Write out every line below that contains "SilkS".

=== ENTRIES SHOWN ===
________________________
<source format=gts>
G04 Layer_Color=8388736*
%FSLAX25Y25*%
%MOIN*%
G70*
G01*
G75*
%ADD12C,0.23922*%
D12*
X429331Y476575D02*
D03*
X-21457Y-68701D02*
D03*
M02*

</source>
________________________
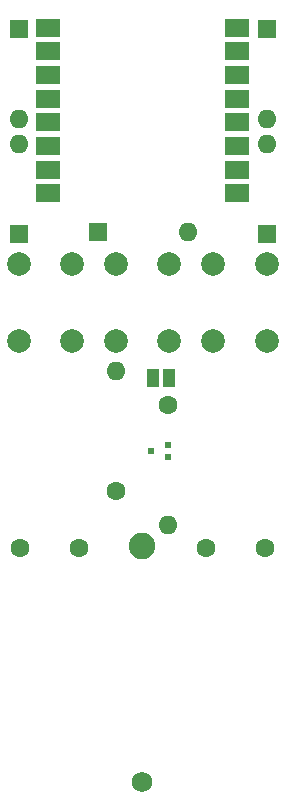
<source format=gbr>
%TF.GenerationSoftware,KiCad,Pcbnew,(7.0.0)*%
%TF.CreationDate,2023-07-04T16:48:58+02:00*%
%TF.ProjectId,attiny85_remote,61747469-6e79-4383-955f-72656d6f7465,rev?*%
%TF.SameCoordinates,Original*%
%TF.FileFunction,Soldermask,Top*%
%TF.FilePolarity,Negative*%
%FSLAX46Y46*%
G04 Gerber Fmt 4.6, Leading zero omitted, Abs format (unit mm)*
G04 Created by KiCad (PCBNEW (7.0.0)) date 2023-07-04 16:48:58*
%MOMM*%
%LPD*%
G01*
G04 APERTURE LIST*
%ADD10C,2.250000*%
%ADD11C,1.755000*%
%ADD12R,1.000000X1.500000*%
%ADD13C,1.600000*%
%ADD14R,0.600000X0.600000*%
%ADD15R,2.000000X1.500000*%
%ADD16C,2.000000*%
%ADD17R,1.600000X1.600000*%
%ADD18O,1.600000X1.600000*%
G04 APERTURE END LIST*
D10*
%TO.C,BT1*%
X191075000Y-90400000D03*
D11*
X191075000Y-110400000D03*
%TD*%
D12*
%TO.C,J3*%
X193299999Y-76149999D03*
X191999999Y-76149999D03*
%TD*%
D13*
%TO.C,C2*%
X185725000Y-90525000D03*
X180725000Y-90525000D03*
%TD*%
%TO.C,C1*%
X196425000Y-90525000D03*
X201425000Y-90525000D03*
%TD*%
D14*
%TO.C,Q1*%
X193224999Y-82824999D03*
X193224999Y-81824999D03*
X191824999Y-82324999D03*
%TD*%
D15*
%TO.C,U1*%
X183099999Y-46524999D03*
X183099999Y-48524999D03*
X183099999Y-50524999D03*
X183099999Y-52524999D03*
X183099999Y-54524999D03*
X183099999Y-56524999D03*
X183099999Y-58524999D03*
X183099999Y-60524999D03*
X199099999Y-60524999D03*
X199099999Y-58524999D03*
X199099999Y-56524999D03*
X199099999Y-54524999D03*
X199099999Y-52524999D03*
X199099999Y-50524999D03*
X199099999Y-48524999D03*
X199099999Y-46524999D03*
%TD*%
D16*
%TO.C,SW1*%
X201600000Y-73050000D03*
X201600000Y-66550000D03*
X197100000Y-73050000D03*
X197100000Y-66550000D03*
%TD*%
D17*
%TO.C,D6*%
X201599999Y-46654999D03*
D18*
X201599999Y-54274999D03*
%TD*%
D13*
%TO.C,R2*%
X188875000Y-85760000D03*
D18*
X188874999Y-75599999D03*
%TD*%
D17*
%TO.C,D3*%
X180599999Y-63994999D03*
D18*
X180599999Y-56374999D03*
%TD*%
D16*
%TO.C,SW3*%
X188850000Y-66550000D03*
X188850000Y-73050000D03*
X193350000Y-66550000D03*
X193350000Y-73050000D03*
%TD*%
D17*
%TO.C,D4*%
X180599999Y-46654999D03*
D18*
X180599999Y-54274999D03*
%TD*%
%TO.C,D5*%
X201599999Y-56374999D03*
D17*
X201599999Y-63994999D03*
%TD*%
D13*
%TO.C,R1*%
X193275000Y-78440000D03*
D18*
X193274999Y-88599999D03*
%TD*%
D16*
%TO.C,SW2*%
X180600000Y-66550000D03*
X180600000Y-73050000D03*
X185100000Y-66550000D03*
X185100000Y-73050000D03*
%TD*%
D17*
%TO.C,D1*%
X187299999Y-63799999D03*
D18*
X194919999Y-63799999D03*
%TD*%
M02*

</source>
________________________
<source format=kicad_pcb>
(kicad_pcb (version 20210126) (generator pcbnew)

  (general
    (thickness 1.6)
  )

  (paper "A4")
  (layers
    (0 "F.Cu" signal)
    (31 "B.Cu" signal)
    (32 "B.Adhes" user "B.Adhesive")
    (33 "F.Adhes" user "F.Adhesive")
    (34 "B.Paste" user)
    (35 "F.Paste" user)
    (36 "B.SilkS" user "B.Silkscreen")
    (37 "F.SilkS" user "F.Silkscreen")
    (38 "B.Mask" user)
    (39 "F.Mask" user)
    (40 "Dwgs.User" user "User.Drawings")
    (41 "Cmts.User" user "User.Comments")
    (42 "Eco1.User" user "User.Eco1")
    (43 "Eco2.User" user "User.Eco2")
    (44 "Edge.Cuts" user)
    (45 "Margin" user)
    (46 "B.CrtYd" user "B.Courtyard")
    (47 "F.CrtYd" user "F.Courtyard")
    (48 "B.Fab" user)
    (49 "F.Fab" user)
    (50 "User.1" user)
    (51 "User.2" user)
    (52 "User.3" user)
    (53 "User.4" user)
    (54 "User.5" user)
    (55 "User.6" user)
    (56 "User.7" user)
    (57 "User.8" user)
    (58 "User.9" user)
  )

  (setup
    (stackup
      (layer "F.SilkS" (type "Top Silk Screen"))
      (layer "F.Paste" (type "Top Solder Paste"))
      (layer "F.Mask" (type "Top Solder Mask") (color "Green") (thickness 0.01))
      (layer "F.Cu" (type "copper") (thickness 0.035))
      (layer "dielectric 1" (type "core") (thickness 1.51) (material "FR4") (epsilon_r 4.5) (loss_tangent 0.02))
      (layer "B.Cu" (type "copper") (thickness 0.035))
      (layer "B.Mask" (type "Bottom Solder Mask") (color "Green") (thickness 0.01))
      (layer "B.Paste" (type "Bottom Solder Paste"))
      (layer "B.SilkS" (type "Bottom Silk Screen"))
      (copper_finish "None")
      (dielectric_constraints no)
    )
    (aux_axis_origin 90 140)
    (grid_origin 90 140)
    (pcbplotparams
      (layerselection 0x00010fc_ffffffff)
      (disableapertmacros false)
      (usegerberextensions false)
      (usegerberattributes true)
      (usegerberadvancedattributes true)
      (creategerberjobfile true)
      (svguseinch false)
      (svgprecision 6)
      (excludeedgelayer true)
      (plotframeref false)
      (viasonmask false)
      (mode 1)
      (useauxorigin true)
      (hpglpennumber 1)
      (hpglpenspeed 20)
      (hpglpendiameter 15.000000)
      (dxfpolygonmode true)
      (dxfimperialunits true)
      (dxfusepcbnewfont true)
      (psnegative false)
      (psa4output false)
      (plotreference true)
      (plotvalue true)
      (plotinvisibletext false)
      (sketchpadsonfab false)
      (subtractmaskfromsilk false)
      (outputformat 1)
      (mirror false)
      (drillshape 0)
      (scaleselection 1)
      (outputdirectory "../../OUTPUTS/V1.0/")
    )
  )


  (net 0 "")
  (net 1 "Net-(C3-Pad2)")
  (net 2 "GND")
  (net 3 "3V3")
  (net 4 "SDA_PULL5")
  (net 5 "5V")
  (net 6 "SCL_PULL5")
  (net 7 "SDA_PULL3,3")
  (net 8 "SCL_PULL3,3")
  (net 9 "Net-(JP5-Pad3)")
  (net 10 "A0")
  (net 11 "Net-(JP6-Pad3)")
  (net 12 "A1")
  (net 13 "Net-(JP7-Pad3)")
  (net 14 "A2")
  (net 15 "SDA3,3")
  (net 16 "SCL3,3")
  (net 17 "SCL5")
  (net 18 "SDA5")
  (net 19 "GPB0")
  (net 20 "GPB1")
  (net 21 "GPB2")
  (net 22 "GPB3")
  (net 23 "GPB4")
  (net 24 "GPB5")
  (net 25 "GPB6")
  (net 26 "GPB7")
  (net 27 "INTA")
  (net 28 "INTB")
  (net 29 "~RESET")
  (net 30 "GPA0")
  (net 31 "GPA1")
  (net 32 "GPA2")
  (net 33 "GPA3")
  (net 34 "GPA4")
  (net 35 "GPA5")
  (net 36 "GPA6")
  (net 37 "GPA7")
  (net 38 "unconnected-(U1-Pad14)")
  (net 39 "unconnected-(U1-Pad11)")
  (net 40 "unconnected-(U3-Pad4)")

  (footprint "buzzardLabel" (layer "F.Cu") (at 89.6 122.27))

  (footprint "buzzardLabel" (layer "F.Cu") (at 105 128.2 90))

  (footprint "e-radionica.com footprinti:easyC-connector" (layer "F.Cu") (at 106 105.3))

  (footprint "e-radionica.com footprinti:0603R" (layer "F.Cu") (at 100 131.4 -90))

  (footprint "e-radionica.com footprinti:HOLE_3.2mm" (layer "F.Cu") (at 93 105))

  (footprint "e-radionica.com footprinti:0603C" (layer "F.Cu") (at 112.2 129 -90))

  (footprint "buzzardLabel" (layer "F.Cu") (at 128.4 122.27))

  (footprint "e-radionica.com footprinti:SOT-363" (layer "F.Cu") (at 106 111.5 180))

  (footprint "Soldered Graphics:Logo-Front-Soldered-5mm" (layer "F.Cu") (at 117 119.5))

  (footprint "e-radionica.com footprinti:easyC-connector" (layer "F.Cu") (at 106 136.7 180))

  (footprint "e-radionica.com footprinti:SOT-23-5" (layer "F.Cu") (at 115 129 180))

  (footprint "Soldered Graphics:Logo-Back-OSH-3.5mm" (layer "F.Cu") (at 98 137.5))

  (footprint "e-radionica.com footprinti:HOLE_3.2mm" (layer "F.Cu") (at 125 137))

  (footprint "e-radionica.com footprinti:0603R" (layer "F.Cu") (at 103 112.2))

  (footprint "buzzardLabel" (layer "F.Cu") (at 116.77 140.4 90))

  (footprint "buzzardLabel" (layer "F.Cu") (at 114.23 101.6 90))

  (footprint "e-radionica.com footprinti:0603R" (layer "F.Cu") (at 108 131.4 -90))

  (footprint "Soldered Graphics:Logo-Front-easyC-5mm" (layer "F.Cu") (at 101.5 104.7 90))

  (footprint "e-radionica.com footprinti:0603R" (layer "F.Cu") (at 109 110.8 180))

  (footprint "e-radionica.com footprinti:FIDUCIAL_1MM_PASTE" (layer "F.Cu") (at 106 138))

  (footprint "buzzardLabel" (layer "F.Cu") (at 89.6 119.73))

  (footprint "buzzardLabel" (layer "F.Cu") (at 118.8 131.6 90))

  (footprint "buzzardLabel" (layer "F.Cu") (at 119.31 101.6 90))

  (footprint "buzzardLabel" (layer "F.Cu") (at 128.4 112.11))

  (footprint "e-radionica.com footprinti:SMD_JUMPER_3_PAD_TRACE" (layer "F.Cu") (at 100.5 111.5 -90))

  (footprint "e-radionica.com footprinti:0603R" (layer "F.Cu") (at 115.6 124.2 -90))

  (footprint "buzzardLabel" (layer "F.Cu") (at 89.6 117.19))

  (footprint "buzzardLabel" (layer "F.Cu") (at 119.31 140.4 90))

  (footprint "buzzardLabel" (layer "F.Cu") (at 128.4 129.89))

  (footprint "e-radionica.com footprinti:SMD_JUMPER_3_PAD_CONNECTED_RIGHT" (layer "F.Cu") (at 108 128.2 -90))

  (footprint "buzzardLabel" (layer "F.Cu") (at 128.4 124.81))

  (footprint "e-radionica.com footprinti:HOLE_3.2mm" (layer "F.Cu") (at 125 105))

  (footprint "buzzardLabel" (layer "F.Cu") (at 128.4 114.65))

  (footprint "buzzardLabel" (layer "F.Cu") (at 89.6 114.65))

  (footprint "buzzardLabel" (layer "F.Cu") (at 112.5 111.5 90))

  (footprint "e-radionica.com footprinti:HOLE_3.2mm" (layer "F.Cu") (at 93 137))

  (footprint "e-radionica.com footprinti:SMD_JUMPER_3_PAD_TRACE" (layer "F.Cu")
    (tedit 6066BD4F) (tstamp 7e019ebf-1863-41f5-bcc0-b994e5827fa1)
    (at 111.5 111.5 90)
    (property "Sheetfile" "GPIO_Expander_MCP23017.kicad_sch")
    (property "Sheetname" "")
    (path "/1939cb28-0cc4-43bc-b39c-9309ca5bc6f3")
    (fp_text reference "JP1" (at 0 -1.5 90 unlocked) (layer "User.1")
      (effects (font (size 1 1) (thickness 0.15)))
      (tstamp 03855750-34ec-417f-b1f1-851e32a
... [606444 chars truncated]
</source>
________________________
=== TASK SOLUTION ===
    (36 "B.SilkS" user "B.Silkscreen")
    (37 "F.SilkS" user "F.Silkscreen")
      (layer "F.SilkS" (type "Top Silk Screen"))
      (layer "B.SilkS" (type "Bottom Silk Screen"))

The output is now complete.